United States v. Jimmy Thornton
This text of 574 F. App'x 787 (United States v. Jimmy Thornton) is published on Counsel Stack Legal Research, covering Court of Appeals for the Ninth Circuit primary law. Counsel Stack provides free access to over 12 million legal documents including statutes, case law, regulations, and constitutions.
Opinion
MEMORANDUM *
The United States appeals from the district court’s order reducing the prison sentence of defendant-appellee Jimmy Lee Thornton pursuant to 18 U.S.C. § 3582(c)(2). We conclude that the district court lacked jurisdiction under § 3582(c)(2) to reduce Thornton’s sentence, and reverse.
Thornton does not dispute that he was sentenced pursuant to a binding plea agreement of the kind described in Federal Rule of Criminal Procedure 11(c)(1)(C). Therefore, unless Thornton’s 11(c)(1)(C) plea agreement was itself “based on” a United States Sentencing Commission Guidelines range that has subsequently been reduced, the district court lacked § 3582(c)(2) jurisdiction to modify his sentence. Freeman v. United States, — U.S. -, 131 S.Ct. 2685, 2695, 180 L.Ed.2d 519 (2011) (Sotomayor, J., concurring); United States v. Austin, 676 F.3d 924, 927-28 (9th Cir.2012).
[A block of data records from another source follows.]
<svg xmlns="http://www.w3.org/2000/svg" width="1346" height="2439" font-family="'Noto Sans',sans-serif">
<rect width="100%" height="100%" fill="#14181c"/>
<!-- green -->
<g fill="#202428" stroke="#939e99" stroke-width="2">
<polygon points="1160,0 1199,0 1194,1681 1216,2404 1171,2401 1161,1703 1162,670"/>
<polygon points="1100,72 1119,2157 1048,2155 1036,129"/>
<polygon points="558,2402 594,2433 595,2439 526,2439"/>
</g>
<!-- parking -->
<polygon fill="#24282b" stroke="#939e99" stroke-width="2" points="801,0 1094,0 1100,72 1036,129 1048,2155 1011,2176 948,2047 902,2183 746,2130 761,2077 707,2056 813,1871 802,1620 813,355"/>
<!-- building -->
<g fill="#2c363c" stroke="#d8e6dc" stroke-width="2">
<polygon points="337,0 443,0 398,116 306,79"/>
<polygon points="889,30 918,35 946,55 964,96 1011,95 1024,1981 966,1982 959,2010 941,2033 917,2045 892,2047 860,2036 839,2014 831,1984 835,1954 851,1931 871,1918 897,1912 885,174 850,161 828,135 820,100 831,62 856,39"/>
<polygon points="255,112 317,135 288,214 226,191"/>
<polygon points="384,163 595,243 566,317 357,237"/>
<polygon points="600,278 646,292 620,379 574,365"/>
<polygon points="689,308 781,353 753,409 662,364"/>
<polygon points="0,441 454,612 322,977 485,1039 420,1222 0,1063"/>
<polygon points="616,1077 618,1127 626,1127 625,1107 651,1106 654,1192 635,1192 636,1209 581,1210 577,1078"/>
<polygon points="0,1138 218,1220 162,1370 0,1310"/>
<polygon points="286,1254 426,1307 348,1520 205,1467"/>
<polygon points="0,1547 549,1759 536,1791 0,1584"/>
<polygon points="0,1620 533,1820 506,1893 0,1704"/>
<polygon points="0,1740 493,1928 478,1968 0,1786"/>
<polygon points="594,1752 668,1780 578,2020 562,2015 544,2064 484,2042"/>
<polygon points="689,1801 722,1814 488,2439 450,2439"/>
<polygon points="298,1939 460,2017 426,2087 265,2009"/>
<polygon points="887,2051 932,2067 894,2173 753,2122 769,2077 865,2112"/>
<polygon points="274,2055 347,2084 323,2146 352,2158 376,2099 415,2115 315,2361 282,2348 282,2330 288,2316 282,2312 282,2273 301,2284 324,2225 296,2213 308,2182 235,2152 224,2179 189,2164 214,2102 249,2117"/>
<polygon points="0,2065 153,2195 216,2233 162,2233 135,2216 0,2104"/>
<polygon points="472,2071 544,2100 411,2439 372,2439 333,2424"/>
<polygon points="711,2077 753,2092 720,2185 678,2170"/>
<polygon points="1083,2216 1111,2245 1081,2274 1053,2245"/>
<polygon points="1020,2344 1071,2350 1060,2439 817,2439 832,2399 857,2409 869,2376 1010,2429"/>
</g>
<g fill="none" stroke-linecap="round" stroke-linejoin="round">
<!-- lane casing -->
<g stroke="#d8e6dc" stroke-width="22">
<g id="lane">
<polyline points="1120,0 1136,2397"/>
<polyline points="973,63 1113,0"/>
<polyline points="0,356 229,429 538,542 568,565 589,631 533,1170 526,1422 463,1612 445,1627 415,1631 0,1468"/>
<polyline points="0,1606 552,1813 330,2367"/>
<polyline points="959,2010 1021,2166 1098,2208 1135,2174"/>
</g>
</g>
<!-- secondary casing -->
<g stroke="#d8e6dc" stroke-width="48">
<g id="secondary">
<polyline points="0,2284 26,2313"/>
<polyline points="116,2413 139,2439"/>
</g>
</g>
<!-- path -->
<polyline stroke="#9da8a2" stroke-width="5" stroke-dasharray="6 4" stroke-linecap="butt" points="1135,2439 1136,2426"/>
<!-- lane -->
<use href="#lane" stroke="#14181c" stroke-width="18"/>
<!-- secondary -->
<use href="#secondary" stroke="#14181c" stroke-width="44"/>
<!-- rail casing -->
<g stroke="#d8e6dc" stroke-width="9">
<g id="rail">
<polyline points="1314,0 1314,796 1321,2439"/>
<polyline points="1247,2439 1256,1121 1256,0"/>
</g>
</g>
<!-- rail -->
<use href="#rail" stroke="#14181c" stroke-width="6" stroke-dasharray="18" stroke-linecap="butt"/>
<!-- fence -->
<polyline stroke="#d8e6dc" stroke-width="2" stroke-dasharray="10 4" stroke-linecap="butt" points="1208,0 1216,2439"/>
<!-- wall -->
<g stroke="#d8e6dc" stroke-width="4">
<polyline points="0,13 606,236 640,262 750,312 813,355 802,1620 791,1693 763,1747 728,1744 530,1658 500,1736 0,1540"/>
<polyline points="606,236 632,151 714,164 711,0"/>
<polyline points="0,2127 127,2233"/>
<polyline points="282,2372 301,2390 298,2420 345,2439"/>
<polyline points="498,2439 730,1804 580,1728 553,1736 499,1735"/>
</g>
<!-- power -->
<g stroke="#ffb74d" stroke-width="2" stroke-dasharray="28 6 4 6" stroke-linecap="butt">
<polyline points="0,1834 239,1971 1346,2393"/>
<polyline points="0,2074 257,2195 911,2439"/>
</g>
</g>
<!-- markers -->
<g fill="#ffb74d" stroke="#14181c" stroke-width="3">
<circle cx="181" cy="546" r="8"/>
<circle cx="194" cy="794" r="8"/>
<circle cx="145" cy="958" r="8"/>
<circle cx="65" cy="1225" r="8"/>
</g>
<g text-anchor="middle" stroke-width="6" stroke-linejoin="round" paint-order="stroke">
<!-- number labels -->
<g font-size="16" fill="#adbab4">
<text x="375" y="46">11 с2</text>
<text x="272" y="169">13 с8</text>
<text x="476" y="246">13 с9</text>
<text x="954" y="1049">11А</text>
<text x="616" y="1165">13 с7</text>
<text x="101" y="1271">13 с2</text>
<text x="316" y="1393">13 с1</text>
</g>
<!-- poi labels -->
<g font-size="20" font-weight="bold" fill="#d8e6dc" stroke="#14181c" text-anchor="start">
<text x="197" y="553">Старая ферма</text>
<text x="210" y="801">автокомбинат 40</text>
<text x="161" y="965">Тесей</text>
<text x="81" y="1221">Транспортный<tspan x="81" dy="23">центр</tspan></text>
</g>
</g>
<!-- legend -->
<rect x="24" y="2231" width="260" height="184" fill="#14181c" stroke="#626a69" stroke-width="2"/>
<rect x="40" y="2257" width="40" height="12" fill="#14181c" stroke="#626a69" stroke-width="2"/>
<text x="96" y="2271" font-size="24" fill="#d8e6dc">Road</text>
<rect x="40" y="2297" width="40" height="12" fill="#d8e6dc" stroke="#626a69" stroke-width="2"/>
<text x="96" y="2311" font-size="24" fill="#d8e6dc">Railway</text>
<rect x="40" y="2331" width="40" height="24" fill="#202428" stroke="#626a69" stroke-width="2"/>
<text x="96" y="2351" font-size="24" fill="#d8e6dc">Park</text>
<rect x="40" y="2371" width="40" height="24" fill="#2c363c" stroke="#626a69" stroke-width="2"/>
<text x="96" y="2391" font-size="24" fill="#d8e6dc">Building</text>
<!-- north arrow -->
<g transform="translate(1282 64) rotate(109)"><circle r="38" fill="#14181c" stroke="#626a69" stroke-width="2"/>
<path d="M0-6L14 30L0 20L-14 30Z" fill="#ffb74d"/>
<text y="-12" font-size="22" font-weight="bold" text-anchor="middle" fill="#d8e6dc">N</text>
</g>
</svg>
Here, no “Guidelines sentencing range [is] ‘evident from the agreement itself”; nor does the plea agreement “ ‘expressly use’ a Guidelines range.” See Austin, 676 F.3d at 930. “No sentencing range appears on the face of the plea agreement[,]” *788 and the “terms of the agreement do not ‘make clear’ that any particular Guidelines range was ‘employed!.]’ ” Id. (internal citation omitted) (quoting Freeman, 131 S.Ct. at 2697 & 2700 (Sotomayor, J., concurring)). Indeed, Thornton acknowledges that “the stipulated sentence was a compromise between the mandatory minimum of five years and what could have been a mandatory minimum of ten years” if the government had alleged Thornton’s prior convictions. As Thornton was sentenced based on this compromise stipulation and not on a Guidelines range that has subsequently been reduced, we conclude that the district court was without § 3582(c)(2) jurisdiction to modify Thornton’s sentence. See id.
In granting § 3582(c)(2) relief, the district court applied the analysis of whether a “guideline range applicable to that defendant has subsequently been lowered as a result of an amendment to the Guidelines” from United States v. Pleasant, 704 F.3d 808, 810 (9th Cir.2013) (quoting U.S.S.G. § 1B1.10(a)(l)), to the separate question of whether Thornton was sentenced “based on” a guidelines range that has been subsequently reduced. This was error, as these questions are separate prongs of the § 3582(c)(2) analysis. Pleasant, 704 F.3d at 810-11. “Although the ‘applicable to’ language[,]” derived from the Guidelines policy statements, “appears to mirror the ‘based on’ language of the first prong, each prong requires a separate analysis.” Id. Because Thornton’s plea agreement fails the test set out in Justice Sotomayor’s Freeman concurrence, the district court lacked jurisdiction to modify Thornton’s sentence, and there was no occasion to move to the second prong of the analysis. See Austin, 676 F.3d at 926.
As we conclude that the district court was without jurisdiction to order this sentencing modification, we do not address the government’s additional arguments for reversal.
Accordingly, the district court’s order granting Thornton’s motion to reduce his sentence is REVERSED and the reduced sentence is VACATED. On remand, the district court is to reinstate the original sentence.
This disposition is not appropriate for publication and is not precedent except as provided by 9th Cir. R. 36-3.